Mittels eines Y-Marathons, bei dem Läuferinnen und Läufern aus zwei
unterschiedlichen Orten starten, laufen irgendwann zusammen durch ein
gemeinsamen Ziel. Eine ganze Region sollte damit in Bewegung gebracht werden.
Die Idee hat allerdings einen kleinen Haken, denn der propagierte Marathon
entspricht nicht dem strengen Regelwerk des DLV, bzw. der IAAF. Mit anderen
Worten, die erbrachte Leistung ist aufgrund des Höhenprofils mit anderen
Marathons, die den Regeln entsprechen, nicht vergleichbar und findet somit nicht
die entsprechende Anerkennung.
Dieser Tatbestand ist hinter
den Kulissen schon seit längerem bekannt und wird seit je her auch von vielen
Marathonveranstaltern angeprangert. Es geht hierbei nicht unbedingt um
den Marathon selbst, viel mehr, dass der Veranstalter seinen Lauf als
vollwertigen und rundum entsprechend anerkannten Marathon präsentiert.

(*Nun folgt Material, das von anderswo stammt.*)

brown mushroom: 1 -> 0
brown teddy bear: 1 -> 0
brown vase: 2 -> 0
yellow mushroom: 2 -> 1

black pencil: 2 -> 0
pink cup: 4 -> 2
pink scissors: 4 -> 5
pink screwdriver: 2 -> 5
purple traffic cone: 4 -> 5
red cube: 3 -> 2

Verständlich, dass dies so manchen Veranstalter auf die Palme bringt, der seinen
Marathon nach den strengen Regeln ausrichtet. Eine jüngste Pressemitteilung des
Karstadt-Marathon brachte das Fass der Kritiker nun zum Überlaufen. In ihr wurde
ein neuer NRW-Rekord propagiert. Davon abgesehen, dass es eigentlich keine
Rekorde gibt, sondern vielmehr Bestleistungen, versuchte der Veranstalter, die
Leistung über den der anderen Marathons zu stellen. Die Strecken wurden zwar
entsprechend
vermessen, jedoch nicht als "Bestenlistenfähig" anerkannt. Das betrifft
insbesondere die Strecke von Dortmund nach Essen. "Die gelaufenen Zeiten der
Kenianer sind nicht für eine Eintragung in einer offiziellen Liste (DLV, AIMS
etc.) geeignet.", bestätigt Streckenvermesser Udo Brandt. Das ist so, als wolle man die
Leistung eines Bergablaufes, mit der Leistung auf flacher Ebene gleichstellen.

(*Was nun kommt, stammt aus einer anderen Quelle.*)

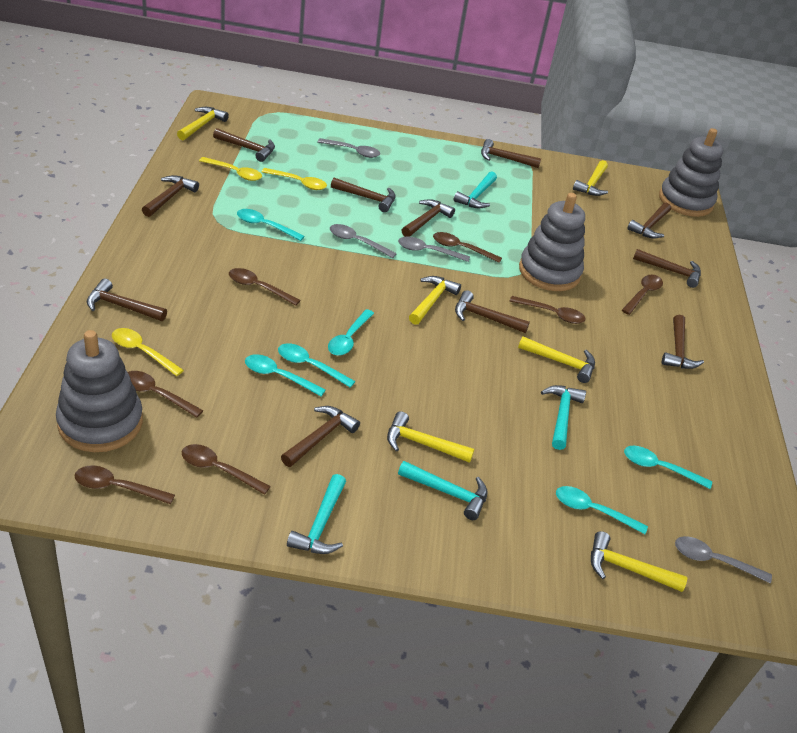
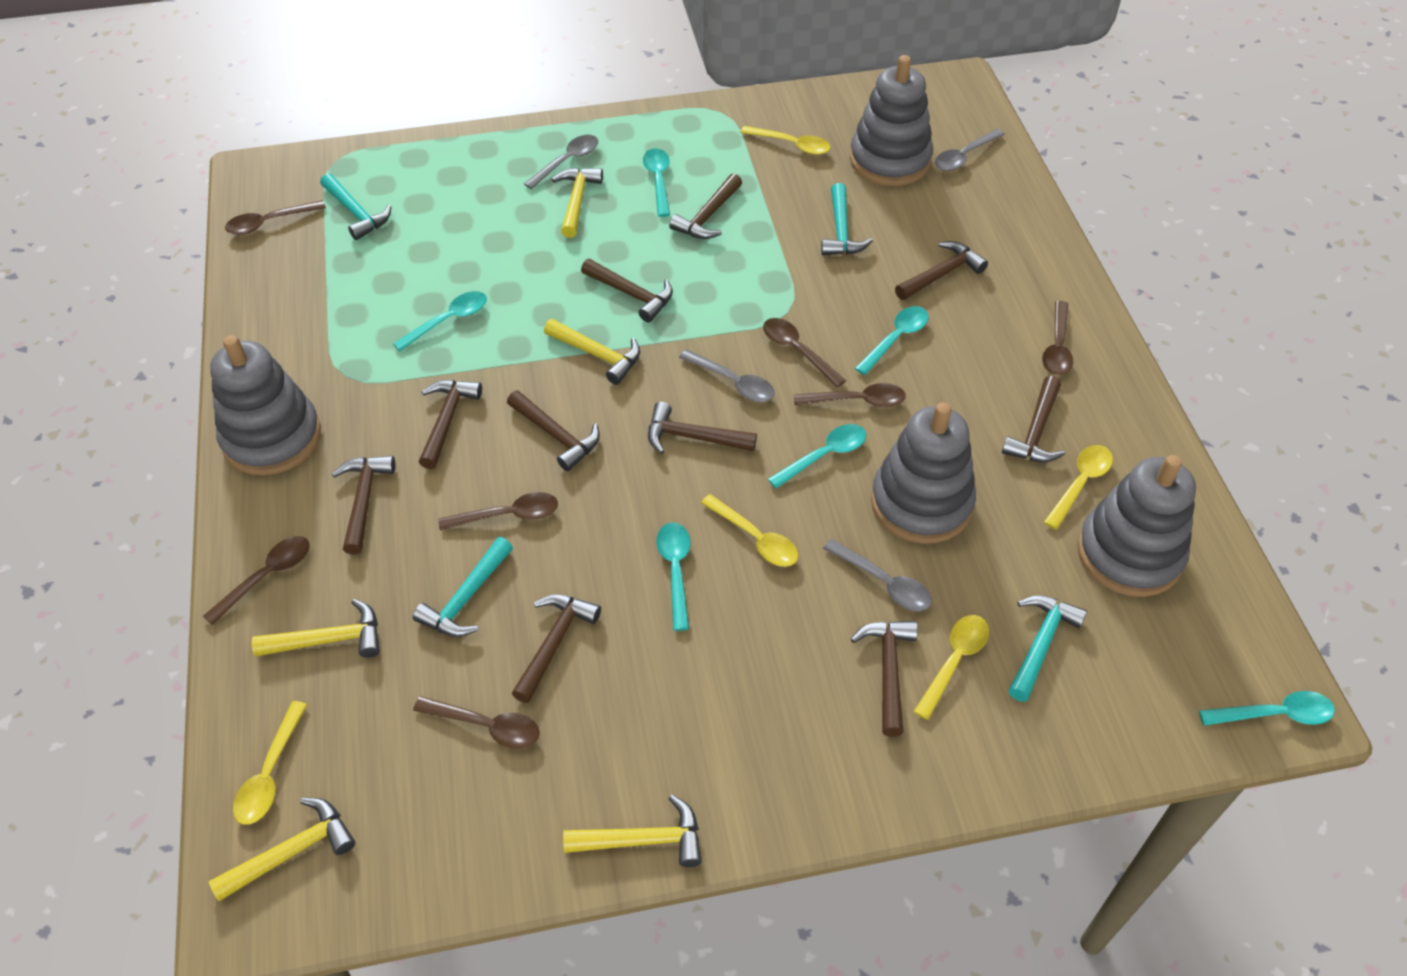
brown hammer: 11 -> 10
grey stacking toy: 3 -> 4
yellow hammer: 6 -> 5
yellow spoon: 3 -> 5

Der Karstadtmarathon kann somit lediglich einen neuen Streckenrekord aufweisen,
jedoch keinen NRW-Rekord, denn dies bedarf anerkannte Leistungen seitens des DLV
- verglichen mit anderen Marathons.
Mittlerweile wurde die
Problematik sogar in die Öffentlichkeit hinausgetragen - erstaunlicherweise vom
Medienpartner und einer der Hauptsponsoren des Karstadt-Marathon, nämlich der
WAZ selbst:
Marathon war zu leicht - Die Zeiten werden wahrscheinlich nicht
anerkannt für Bestenlisten, denn mit dem Lauf ging es bergab - von
Holger Dumke
Neues Ungemach für den Ruhrmarathon. Die geänderte Strecke von Dortmund
nach Essen entspricht nicht allgemeinen Wettkampfbedingungen. Mit
ordentlich vermessenen 42,195 km ist sie zwar ebenso lang, wie ein
Marathon sein soll - unterm Strich aber geht es zuviel bergab. Nun
wackeln die Rekorde.
"Es
kann keine Anerkennung der Leistungen für die Bestenlisten der
Leichtathletik-Oganisationen geben" erklärte Hans-Jürgen Sura,
Geschäftsführer des Leichtathletikverbandes Nordrhein, auf Nachfrage.

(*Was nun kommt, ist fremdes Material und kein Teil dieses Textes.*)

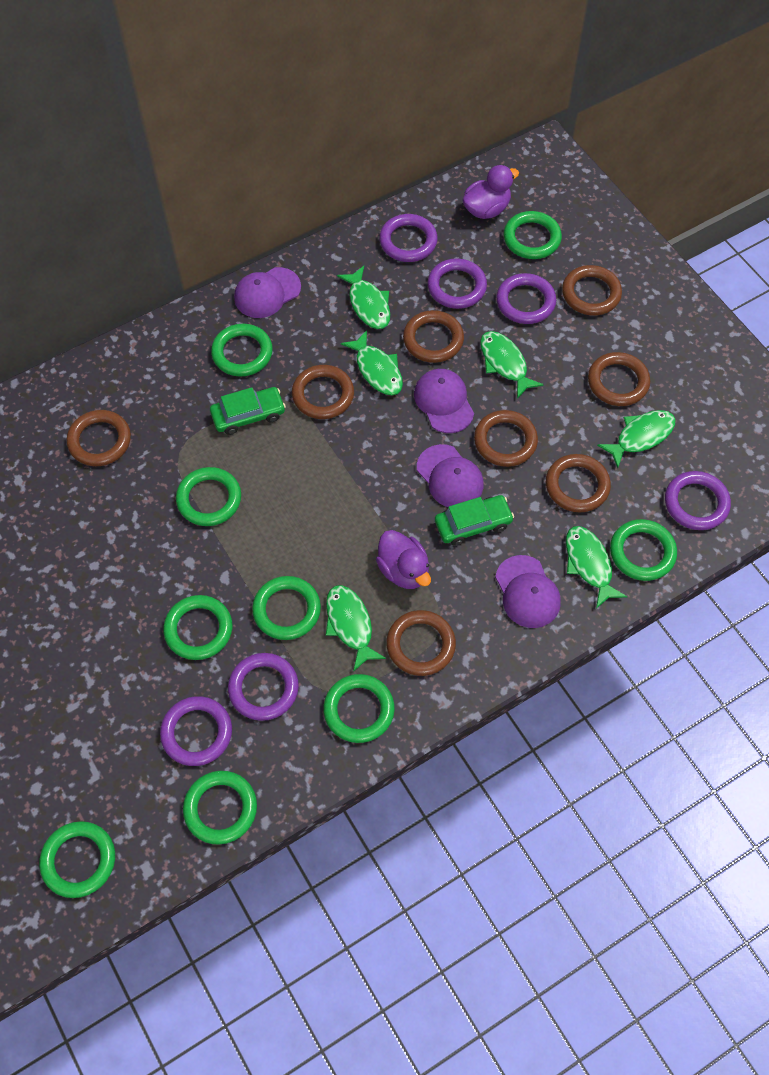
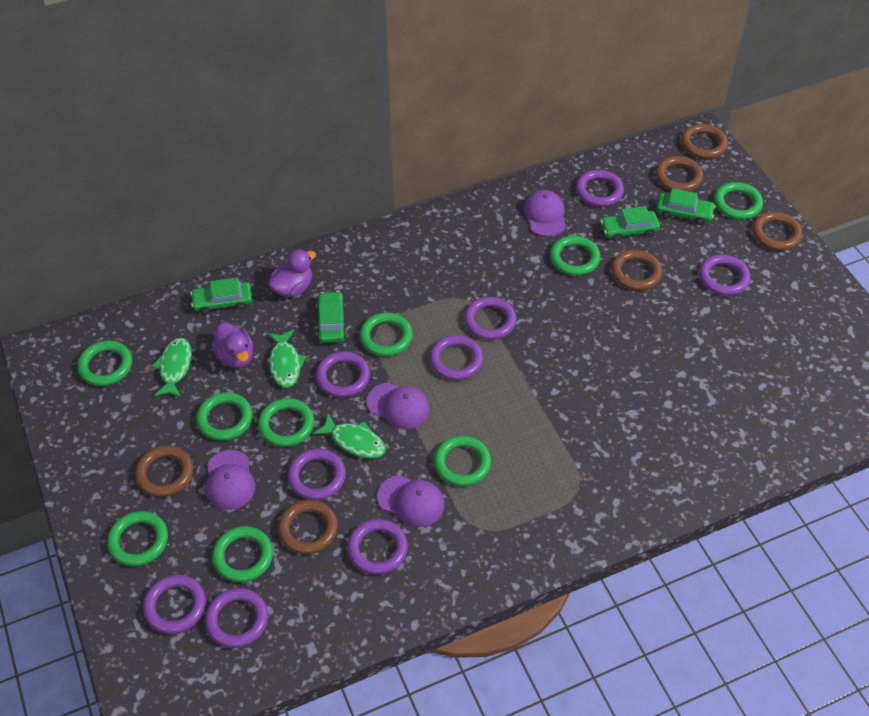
brown ring: 8 -> 6
green car: 2 -> 4
green fish: 6 -> 3
purple ring: 6 -> 9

Das letzte Wort in der Sache hat der übergeordnete Bundesverband,
allerdings ist das Ergebnis des vom Verband beauftragten Vermessers nach
NRZ-Informationen eindeutig; rechnet man alle Steigungen und
Bergabpassagen der Oststrecke gegeb, bleibt ein Gefälle von 54 Meter,
erlaubt sind nur bis zu 42 Meter.
Die
Anerkennung für die Bestenlisten ist nicht nur wichtig für die Zeiten,
sondern auch fürs Renommee einer Veranstaltung, praktisch alle großen
Marathons haben sie. Beim Ruhrmarathon am 17.Mai war der bisherige
"NRW-Rekord" von 2:09:47 Stunden von gleich drei der afrikanischen
Topathleten unterboten, allen voran Sieger Samson Bungei. Von Bedeutung
ist die Anerkennung auch für Vereins- sowie ambitionierte Hobbysportler,
die sich vergleichen wollen.
Unter der Regie der neuen Organisatoren war die Strecke des
Ruhrmarathons entschärft worden; durch den von der Gruga in die Essener
City verlegten Zieleinlauf und Änderungen an der Stadtgrenze von Essen
fielen Steigungen weg. Möglicherweise hat man sich so das Problem mit
der Anerkennung der Strecke selbst geschaffen. Man werde das nun im
nächsten Jahr möglicherweise nochmals überdenken: "Allerdings steht das
nicht ganz oben auf der Agenda", so Kai Meesters von den Organsiatoren.
Nach seinen Angaben war der Ruhrmarathon schon in früheren Jahren, also
unter der Regie des vorangegangenen Organisators, nicht für die
Bestenlisten anerkannt. |
Bei dieser Gelegenheit sei noch auf eine weitere Ungereimtheit hingewiesen. So
schmückt sich der Veranstalter mit der Erklärung, dass man weltweit der einzige
Twin-Marathon sei. Also ein Marathon mit zwei unterschiedlichen Starts und einem
gemeinsamen Ziel. Wer schon mal in London gelaufen ist, wird sicherlich
bestätigen können, dass es auch hier unterschiedliche Starts gibt. Aber allein
auch die Tatsache, dass es seit 2001 einen Twin-Marathon in La Rochelle /
Frankreich gibt, dürfte die Aussage für Nichtig erklären.
Eigentlich schade, dass ein Marathon, der eigentlich zum Wohle der Menschheit
und Repräsentation der Region gedacht ist, sich selbst so ins Abseits stellt.